Неизбежно начнутся увольнения, решительное сокращение объема новостей, жесткие решения относительно того, что мы будем по-прежнему освещать, а чем придется пожертвовать. Позднее, в начале апреля, появилась статья, которая превзошла самые худшие ожидания: компания «Нью-Йорк таймс», которая владеет нашей газетой с 1993 года, готова вообще нас закрыть, если только не удастся добиться крупных уступок от профсоюзов[21], а также сэкономить несколько десятков миллионов долларов путем сокращения расходов на другие предприятия концерна. Бостон без «Глоуб» – это звучало бы до смешного нелепо, если бы не превратилось во вполне реальную перспективу.

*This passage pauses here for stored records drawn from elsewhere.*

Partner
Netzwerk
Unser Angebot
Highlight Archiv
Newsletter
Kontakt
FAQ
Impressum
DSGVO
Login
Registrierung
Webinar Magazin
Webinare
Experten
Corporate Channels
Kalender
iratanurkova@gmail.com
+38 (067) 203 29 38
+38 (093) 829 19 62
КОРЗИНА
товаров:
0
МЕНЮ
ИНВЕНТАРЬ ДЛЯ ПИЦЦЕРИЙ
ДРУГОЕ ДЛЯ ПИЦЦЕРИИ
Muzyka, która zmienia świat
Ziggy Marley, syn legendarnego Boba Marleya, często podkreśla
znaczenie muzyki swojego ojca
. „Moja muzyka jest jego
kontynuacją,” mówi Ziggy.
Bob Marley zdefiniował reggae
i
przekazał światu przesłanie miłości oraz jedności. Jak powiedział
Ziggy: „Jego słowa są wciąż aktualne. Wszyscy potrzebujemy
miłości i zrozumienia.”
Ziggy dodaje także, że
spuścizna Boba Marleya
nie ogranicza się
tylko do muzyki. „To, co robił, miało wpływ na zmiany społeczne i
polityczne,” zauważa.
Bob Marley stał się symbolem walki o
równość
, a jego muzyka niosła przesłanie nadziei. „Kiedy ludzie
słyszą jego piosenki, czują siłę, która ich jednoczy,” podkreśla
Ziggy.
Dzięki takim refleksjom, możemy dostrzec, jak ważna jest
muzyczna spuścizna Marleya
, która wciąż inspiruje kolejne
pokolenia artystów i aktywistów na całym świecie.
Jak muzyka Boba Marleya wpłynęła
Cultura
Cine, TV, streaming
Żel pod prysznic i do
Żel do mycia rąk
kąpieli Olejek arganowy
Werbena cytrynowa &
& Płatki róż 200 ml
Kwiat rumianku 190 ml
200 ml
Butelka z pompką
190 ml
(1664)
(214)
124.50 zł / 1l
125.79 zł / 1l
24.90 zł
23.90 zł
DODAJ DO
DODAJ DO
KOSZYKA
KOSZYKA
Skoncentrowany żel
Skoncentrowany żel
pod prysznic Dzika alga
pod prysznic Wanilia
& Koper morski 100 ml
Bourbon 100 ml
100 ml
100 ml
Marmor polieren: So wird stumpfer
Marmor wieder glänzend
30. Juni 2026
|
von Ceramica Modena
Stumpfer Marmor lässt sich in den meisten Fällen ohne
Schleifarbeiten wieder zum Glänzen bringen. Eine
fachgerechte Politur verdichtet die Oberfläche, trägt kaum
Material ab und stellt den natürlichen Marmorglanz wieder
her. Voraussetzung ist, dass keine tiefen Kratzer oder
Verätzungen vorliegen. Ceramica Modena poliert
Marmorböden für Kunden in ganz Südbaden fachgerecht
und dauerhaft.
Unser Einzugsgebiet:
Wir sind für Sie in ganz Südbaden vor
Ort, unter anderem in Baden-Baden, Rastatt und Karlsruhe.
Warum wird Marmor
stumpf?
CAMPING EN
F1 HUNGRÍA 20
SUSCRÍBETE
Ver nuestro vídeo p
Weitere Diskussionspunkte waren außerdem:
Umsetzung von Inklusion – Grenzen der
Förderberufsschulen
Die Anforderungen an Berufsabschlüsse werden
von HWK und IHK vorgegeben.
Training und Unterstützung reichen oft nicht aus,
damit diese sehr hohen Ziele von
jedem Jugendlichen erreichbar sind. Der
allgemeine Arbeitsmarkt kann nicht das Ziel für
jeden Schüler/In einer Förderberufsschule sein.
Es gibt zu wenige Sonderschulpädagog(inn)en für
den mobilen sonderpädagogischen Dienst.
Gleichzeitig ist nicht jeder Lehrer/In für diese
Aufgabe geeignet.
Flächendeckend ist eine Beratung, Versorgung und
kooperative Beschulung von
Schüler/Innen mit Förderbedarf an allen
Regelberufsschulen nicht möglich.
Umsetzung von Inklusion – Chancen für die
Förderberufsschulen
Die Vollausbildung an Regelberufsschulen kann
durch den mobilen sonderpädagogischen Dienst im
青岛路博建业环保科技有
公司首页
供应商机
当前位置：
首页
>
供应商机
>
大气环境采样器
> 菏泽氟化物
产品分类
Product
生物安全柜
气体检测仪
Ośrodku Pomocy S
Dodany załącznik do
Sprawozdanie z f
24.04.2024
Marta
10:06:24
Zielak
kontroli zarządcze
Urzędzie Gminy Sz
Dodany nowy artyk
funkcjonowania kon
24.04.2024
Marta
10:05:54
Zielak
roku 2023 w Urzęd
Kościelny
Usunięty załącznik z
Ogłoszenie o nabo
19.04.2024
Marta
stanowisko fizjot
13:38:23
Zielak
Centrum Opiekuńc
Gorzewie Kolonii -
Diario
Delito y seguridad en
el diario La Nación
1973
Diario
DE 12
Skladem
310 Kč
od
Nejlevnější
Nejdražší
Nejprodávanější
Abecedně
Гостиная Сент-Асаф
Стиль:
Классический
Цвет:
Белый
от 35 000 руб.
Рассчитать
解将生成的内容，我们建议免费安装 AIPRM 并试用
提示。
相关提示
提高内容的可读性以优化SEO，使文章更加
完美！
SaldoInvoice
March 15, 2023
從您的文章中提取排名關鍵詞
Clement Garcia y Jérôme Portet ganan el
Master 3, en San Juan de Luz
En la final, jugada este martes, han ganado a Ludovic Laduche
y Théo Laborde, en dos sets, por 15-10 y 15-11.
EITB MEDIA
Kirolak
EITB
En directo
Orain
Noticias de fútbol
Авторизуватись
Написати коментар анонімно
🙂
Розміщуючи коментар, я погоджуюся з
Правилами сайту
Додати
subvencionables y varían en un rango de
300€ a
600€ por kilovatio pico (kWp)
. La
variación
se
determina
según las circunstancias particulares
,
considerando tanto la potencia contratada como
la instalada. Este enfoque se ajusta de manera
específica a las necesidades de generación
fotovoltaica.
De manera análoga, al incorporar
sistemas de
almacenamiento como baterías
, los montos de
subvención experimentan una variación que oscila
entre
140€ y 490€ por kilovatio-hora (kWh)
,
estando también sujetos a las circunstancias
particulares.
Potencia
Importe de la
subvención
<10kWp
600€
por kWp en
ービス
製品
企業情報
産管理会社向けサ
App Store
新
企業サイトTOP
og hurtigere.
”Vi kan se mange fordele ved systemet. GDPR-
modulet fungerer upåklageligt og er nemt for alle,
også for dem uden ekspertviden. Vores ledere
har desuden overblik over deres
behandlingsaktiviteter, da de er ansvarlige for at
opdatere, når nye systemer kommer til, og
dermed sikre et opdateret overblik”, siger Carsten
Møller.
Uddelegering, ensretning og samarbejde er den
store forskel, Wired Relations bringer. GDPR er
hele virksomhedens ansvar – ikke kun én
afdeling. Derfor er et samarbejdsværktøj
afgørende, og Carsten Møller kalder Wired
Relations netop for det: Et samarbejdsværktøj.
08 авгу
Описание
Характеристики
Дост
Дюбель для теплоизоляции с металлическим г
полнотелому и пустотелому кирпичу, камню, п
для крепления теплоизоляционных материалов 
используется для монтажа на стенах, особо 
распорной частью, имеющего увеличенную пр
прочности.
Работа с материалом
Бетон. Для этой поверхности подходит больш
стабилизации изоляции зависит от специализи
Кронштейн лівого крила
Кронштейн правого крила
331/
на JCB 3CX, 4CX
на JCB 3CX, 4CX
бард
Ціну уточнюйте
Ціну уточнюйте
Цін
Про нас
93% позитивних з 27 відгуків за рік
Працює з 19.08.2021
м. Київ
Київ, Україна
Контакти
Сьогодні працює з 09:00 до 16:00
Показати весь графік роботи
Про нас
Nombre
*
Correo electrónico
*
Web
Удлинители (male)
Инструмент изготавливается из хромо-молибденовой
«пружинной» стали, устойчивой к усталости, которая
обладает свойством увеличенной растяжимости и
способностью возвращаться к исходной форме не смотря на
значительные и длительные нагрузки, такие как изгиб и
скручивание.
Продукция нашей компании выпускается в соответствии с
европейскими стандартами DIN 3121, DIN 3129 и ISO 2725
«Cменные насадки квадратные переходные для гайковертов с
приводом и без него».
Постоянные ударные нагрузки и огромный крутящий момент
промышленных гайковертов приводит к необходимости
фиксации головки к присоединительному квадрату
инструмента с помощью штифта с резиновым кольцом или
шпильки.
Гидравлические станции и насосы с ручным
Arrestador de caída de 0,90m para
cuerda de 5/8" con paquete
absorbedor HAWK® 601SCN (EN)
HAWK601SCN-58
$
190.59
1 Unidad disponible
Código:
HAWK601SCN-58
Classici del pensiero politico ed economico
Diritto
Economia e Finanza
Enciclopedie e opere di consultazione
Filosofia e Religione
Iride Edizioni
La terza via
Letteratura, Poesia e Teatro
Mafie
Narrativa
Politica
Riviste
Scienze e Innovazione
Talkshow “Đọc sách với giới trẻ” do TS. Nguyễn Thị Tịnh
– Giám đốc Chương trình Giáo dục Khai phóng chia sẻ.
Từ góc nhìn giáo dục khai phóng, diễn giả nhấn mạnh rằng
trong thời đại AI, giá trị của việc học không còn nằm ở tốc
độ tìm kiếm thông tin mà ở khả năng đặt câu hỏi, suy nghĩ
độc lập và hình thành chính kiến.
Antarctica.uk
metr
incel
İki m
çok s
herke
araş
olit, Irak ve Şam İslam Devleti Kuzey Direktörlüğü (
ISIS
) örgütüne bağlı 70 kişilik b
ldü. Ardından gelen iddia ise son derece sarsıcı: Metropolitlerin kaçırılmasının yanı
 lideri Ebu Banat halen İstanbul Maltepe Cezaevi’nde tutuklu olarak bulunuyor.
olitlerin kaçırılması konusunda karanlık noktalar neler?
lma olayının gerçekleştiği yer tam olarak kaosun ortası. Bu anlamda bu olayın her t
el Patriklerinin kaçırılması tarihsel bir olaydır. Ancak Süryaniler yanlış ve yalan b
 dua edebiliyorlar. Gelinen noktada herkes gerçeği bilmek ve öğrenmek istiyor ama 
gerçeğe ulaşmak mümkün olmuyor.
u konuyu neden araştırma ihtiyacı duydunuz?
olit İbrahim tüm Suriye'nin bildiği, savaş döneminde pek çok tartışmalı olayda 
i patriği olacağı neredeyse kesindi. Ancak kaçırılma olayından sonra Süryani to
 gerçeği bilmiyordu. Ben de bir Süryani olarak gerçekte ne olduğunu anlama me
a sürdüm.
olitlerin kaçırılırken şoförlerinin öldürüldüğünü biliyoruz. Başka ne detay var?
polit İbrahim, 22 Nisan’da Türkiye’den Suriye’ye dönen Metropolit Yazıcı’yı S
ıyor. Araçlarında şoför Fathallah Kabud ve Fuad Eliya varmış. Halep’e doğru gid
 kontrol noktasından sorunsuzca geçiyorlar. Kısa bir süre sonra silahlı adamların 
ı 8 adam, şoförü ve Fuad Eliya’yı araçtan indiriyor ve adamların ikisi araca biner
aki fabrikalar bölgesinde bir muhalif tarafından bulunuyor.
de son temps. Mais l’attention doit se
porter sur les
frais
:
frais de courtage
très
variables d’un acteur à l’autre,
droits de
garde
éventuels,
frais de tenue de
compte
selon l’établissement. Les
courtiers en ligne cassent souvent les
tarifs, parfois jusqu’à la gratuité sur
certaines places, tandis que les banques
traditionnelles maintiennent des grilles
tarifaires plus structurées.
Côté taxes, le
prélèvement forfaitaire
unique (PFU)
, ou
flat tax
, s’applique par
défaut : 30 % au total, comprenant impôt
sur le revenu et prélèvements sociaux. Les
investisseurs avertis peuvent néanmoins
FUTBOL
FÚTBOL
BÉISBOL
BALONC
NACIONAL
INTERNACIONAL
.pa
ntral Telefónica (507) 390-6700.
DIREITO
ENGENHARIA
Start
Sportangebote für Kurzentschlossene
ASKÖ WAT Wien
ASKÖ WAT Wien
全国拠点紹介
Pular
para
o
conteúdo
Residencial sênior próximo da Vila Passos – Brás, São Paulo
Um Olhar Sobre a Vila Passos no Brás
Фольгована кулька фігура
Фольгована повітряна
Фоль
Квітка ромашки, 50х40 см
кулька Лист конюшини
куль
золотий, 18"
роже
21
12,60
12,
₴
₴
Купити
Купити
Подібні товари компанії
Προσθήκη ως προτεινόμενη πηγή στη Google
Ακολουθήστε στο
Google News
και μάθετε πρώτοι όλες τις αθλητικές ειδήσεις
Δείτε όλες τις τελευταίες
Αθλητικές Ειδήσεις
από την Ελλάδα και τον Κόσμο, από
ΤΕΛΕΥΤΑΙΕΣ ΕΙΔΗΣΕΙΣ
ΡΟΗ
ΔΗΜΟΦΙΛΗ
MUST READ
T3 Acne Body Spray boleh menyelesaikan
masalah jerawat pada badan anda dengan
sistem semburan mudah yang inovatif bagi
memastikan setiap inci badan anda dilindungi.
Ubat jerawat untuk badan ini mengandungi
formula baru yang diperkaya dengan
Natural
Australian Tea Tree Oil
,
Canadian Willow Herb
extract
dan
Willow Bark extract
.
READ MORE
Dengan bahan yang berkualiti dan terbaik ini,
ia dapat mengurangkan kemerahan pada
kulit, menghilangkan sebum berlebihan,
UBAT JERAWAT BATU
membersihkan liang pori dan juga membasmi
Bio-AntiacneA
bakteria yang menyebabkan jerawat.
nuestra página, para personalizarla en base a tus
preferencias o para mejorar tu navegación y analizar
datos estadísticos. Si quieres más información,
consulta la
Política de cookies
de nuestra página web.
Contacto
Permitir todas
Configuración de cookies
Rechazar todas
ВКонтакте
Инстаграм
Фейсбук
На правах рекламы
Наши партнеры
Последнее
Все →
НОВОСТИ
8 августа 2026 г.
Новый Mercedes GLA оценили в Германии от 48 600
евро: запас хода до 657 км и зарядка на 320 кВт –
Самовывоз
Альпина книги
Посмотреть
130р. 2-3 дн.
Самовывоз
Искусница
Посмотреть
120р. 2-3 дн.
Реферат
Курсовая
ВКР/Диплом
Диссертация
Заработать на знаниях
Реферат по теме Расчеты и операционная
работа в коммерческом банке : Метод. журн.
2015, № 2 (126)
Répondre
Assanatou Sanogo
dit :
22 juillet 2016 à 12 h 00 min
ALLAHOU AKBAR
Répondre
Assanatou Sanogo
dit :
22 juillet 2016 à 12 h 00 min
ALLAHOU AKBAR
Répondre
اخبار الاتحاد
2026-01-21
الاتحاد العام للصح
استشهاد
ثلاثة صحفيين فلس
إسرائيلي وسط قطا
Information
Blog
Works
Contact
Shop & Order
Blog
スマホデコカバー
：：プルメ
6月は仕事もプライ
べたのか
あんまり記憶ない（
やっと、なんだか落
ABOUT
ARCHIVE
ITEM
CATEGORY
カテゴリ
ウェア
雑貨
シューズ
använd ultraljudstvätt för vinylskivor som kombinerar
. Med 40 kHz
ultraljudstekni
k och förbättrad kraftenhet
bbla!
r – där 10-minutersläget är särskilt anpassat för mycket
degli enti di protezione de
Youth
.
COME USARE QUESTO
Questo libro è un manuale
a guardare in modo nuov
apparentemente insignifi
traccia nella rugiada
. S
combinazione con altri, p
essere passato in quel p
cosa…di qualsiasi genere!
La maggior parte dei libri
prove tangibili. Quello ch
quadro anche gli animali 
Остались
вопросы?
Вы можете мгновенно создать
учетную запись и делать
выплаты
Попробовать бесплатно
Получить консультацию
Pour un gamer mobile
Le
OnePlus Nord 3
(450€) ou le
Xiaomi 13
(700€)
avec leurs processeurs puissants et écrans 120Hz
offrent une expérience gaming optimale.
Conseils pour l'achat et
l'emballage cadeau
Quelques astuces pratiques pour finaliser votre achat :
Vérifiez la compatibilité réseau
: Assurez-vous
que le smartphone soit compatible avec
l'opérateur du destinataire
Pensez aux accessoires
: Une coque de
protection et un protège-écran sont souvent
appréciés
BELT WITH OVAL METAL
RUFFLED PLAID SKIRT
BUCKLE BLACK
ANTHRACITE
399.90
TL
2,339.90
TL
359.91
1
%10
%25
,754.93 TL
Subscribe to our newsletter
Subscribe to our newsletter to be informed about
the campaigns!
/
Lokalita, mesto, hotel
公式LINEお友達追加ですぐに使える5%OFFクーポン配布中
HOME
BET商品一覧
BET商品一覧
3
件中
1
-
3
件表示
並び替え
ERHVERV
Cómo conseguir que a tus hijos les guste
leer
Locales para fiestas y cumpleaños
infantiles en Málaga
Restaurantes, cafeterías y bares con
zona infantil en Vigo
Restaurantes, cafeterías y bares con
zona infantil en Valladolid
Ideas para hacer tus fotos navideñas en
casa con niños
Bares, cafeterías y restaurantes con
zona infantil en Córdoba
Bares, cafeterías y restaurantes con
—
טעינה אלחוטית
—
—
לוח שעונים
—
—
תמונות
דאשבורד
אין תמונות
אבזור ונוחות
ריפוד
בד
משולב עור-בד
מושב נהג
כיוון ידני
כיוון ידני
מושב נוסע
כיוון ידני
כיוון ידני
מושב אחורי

Сейчас, когда прошло уже несколько лет после биржевого краха, случившегося осенью 2008 года, не все вспоминают о том, как тяжело было в ту пору всеобщей неуверенности и мрачных ожиданий. Крупнейшие компании увольняли рабочих тысячами. Мелкие избавлялись от постоянных сотрудников. Солидные банки балансировали на грани банкротства. И те американцы, кто еще не потерял работу, очень боялись, что вскоре это произойдет. Супруги, сидя на кухне, позволяли себе маленькие удовольствия, а затем безжалостно, как топором, рубили расходы на самое необходимое. Накопления по статье 401 (к)[22]съежились в два раза. То и дело кто-нибудь лишался недвижимости, потому что не мог вовремя выплатить деньги по ипотеке. Размер пенсий тоже катился вниз. Даже перед такими столпами экономики, как «Дженерал моторс», замаячила реальная перспектива банкротства. Как-то поздно вечером сидел я в кожаном кресле в гостиной пастельно-зеленых тонов бок о бок с одним очень богатым обитателем Бикон-Хилл[23]и уговаривал его приобрести газету «Глоуб». Он признался мне, что продает на бирже множество принадлежащих ему акций, а вырученные деньги сразу пускает на то, чтобы заткнуть растущие дыры в бюджете своих компаний. Он не исключал даже того, что ему с семьей скоро придется ночевать на улицах в Бостон-Коммон. Когда страх охватывает такого сказочно преуспевающего дельца, живущего в собственном шестиэтажном особняке, сразу начинаешь верить, что экономика стала неуправляемой и катится в тартарары.
И вот посреди этого разваливающегося мира мы с Пэм пытались вместе строить что-то новое, свое будущее. Не таким уж гладким оказался для меня путь от того вечера в гостиной бостонской квартиры, когда раскрылась тайна галстука, до нынешнего позднего обеда в одном из западных пригородов. Зато я не мог пожаловаться на монотонность и скуку. Первый год или около того мы потратили в нерешительности и колебаниях. Пэм разводилась, при этом спотыкаясь о кочки и набивая шишки при столкновении с судебной системой. Я бродил по ресторанам, жил сегодняшним днем, не заглядывая вперед, и не строил никаких планов.
Мы с Пэм хорошенько обсудили множество вопросов, и это было здорово, но в один прекрасный день решили сделать передышку – как видно, это было к лучшему. Пэм винила себя в неудавшейся семейной жизни и в том, что ее девочки тяжело переживают развод родителей. Меня же до чертиков пугало все, что олицетворяла собою Пэм: ответственность, коттедж в отдаленном пригороде, две девочки – умненькие, энергичные и не проявляющие ко мне ни малейшего интереса.